SQL syntax is too fragile, yet not fragile enough
In the distant past when SQL was born, only humans would write SQL. Now so many systems stitch together queries automatically. That gives naive or malicious users too much power to do bad things.
DBAs quickly learn to avoid reserved words but that doesn’t help the casual user who just might want to use “SELECT GROUP” as a column. And then there’s the wonderful standard solutions for escaping reserved words like “SELECT”. MySQL uses back ticks. PostgreSQL uses double quotes. Just make sure you use the right one for your version of SQL.
To make matters worse, clever attackers can target this weak spot by injecting SQL commands into queries. Instead of just typing their name into a field, the attacker inputs ; DROP TABLE users; DROP TABLE products; DROP TABLE orders;--
. The SQL parser is happy to do what it’s told. After all, it was written in an era when only humans issued the queries.
Not everything is a table
A surprisingly large amount of data fits nicely into tables, but a growing amount of data doesn’t fit neatly. For instance, social networks, hierarchical data, and many scientific phenomena are modeled with graphs. These can be stored in tables but doing anything more than the simplest query becomes complex. And then there’s spatial data in two or three dimensions. At least time series data has only one major axis.
Other data exists in two, three or maybe even multiple dimensions. Tables, though, have only one axis for the rows and a subordinate axis for the various columns. This means that storing two-dimensional data like latitude and longitude is possible, but multi-dimensional calculations like distance isn’t easy. New geographic extensions can patch over it, but the paradigm still limits.
SQL is not so standard
SQL may be an ANSI/ISO standard but that doesn’t mean you can just move it from one standard-supporting implementation to another. You must be thinking of another meaning of the word standard.

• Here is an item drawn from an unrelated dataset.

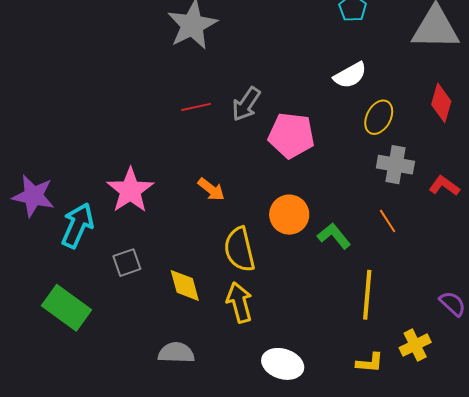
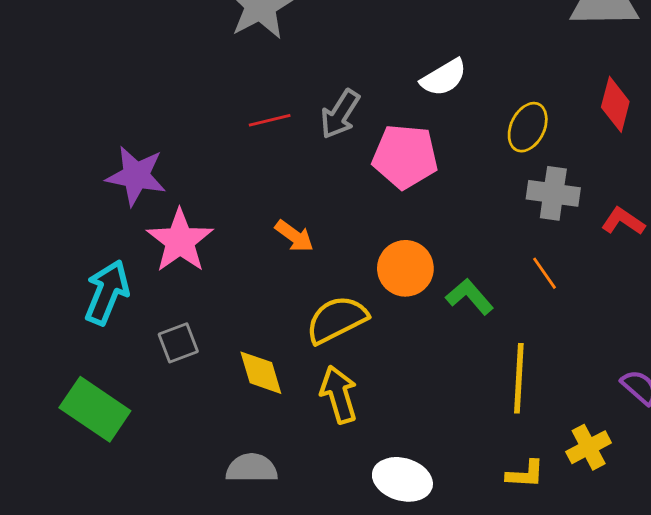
white semicircle: (350, 75) -> (444, 78), moved
purple star: (33, 196) -> (136, 176), moved
yellow semicircle: (239, 249) -> (337, 320), turned 78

DBAs are very familiar with the wide variety of syntactical differences. MySQL uses “CURDATE()
”, Oracle uses “SYSDATE
”, and PostgreSQL uses “CURRENT_DATE
”. SQL Server lets you concatenate strings with a “+
” operator. Others want two vertical lines (“||
”).
The dozens of syntactic incompatibilities are just the start. There are major philosophical differences between the implementations of stored procedures, triggers, and supported functions. Even the foundational data types have nuances in their precision and range.
There are better options
IT teams must often make do with whatever already exists. The best reason that SQL has to go is that we have better alternatives that are more concise, flexible, and readable. GraphQL, for instance, is often found in web applications, where it’s used to ask for just the right combinations of data with a simple pattern. Hierarchical data is naturally supported.
There are already several good options for searching NoSQL databases. Many of the key-value stores just look for matching nodes. Some, like the MongoDB query language (MQL), imitate the popular JSON standard. Developers using some of the document-centric solutions like SOLR or Elastic search can use complex similarity functions.
All of these can support queries that are both more powerful and easier for humans to read and craft. They create possibilities for storing data that isn’t limited to the tables full of rows and columns. What a narrow vision of the world that is.